Na cidade de Nampula, o pintor e escultor Belmiro Atanásio continua a desafiar obstáculos para afirmar o seu talento artístico. O artista conta que o seu percurso foi marcado por dificuldades, descrença e falta de apoio institucional, mas também por muita persistência e paixão pela arte.

Segundo Belmiro, tudo começou quando deixou Nacala Velha e se deslocou à cidade de Nampula para procurar orientação junto de um pintor já estabelecido. Em vez de incentivo, recebeu palavras de desmotivação. “Disseram-me que na pintura não se ganha nada, que eu tinha talento, mas que era melhor desistir porque não chegaria longe”.

Longe de o desencorajar, essas palavras serviram de motivação para continuar a perseguir o seu sonho.
Ao longo dos anos, Belmiro procurou apresentar os seus trabalhos a várias instituições. Conta que chegou a mostrar as suas obras ao Município de Nampula durante o mandato do antigo edil Paulo Vahanle. Foi posteriormente encaminhado para os serviços provinciais da cultura, onde recebeu elogios pelo seu talento, mas sem que surgissem oportunidades concretas de apoio.

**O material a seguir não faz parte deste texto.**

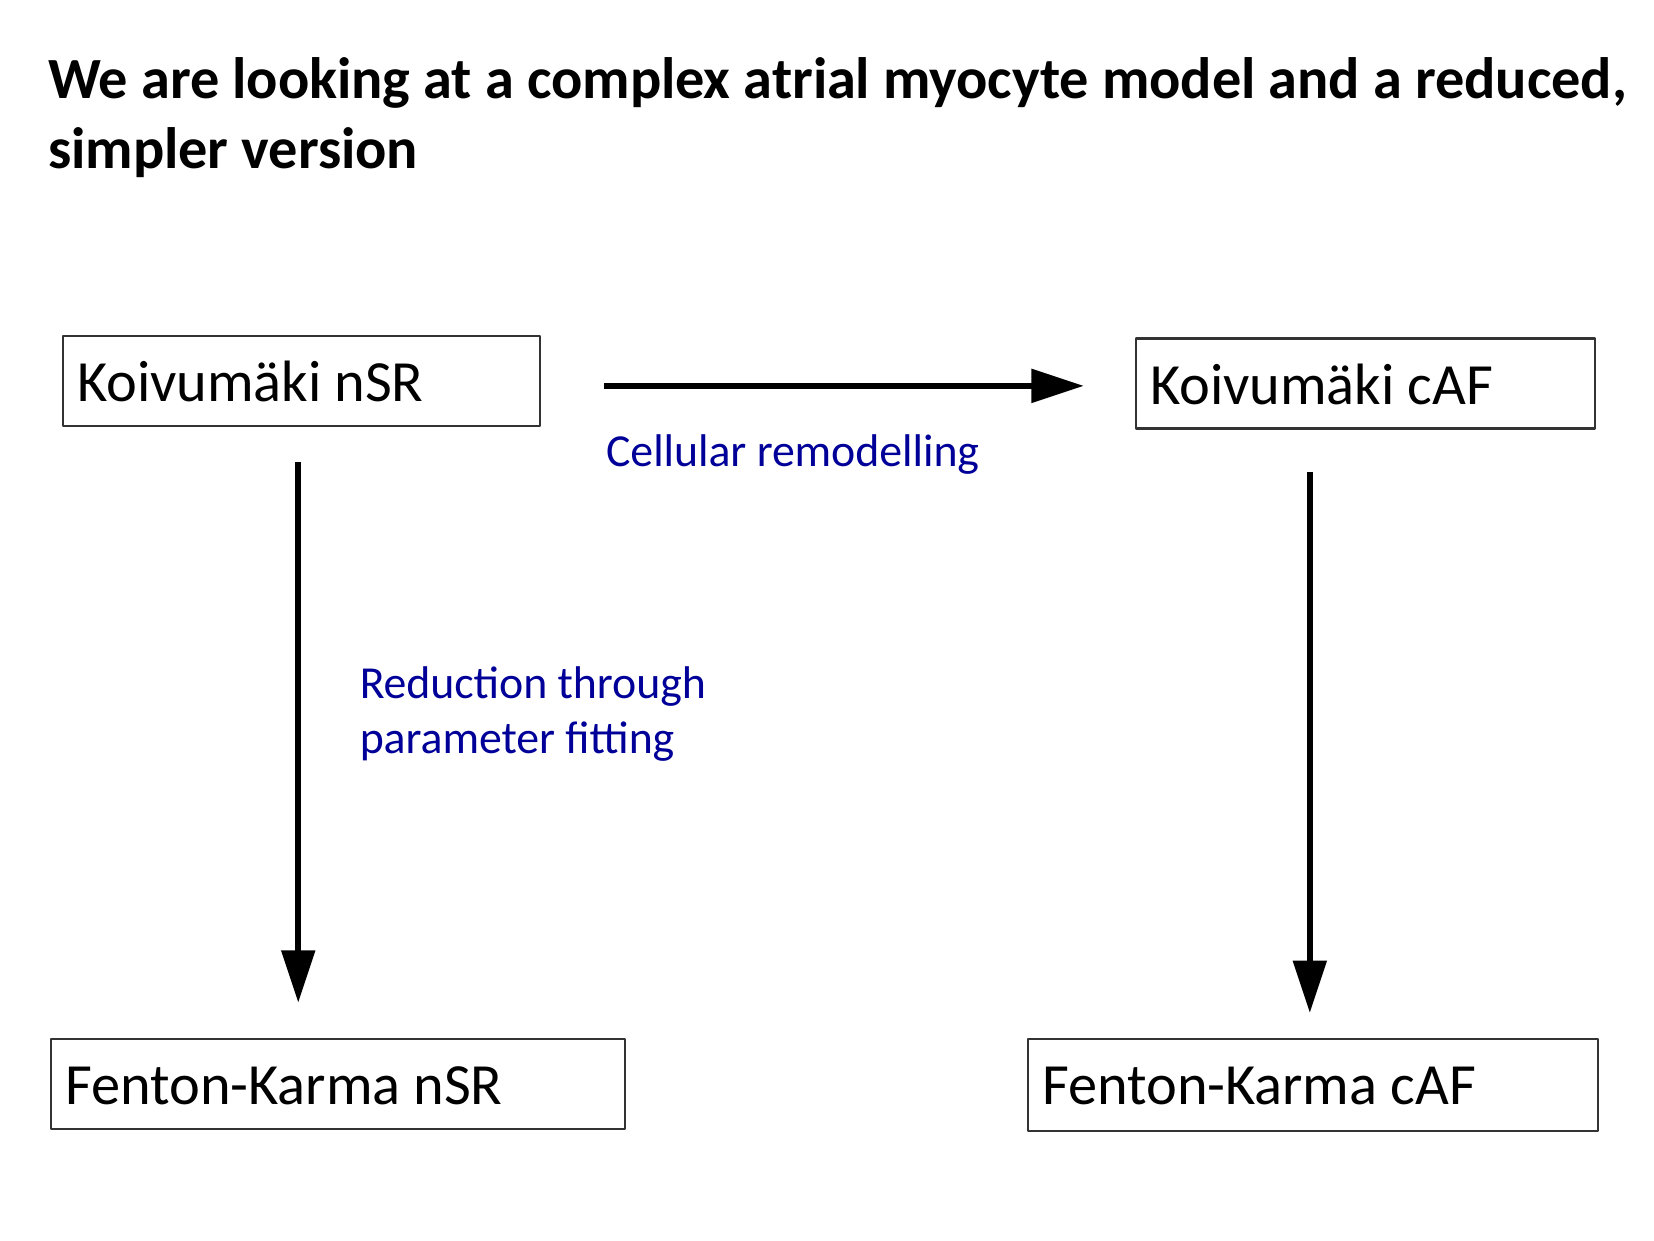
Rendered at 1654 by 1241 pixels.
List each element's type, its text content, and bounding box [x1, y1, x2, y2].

O artista também tentou integrar-se numa associação de pintores, mas descobriu que a organização de que tinha ouvido falar não existia formalmente.

Belmiro afirma que começou a produzir obras com maior qualidade a partir de 2008. Determinado a aperfeiçoar as suas competências, frequentou formação artística na UNIRovuma, onde realizou um mural que ainda hoje pode ser visto em Napipine, na cidade de Nampula.

Entre as suas maiores conquistas destaca o primeiro lugar num concurso promovido pelo Instituto Camões, em Maputo, na categoria de banda desenhada.

O artista recorda igualmente uma das suas obras mais valorizadas, uma escultura que lhe rendeu 60 mil meticais. Apesar das conquistas, Belmiro considera que o sector cultural em Nampula enfrenta inúmeros desafios.

Segundo ele, muitos artistas locais continuam sem visibilidade, enquanto eventos culturais recorrem frequentemente a artistas vindos de outras províncias. “O talento existe em Nampula, mas falta apoio para que os artistas locais possam crescer e mostrar o seu trabalho”, afirma.

Belmiro vive essencialmente da venda de quadros e de encomendas ocasionais. Quando não surgem clientes, a actividade artística torna-se insuficiente para garantir um rendimento regular. Outro dos problemas apontados pelo artista é a escassez de materiais especializados na província.

Actualmente, para produzir as suas obras, Belmiro recorre a alternativas improvisadas. Utiliza tintas destinadas à construção civil, manda fabricar as estruturas de madeira junto de carpinteiros e compra tecido para confeccionar as suas próprias telas. “Tudo é feito com recursos próprios e muito esforço”.
Com mais de 100 quadros armazenados na sua residência, Belmiro sonha em ter um ateliê próprio onde possa trabalhar, expor e conservar as suas obras.

O artista gostaria também de ver mais espaços públicos dedicados à arte na cidade de Nampula, incluindo exposições ao ar livre e áreas permanentes para comercialização de quadros e artesanato. “Gostaria de ver as ruas da cidade com espaços para exposição de arte. Isso tornaria Nampula mais bonita e valorizaria os artistas locais”.

Apesar das dificuldades, Belmiro Atanásio mantém-se firme na sua caminhada artística. Sem apoios regulares, conta apenas com o incentivo da família e com a sua determinação.
Para ele, a arte não foi uma escolha, mas uma vocação. “A arte nasceu comigo. Foi ela que me escolheu.”

Com esperança no futuro, o artista acredita que o seu trabalho ainda poderá alcançar maior reconhecimento e contribuir para o desenvolvimento cultural da província de Nampula.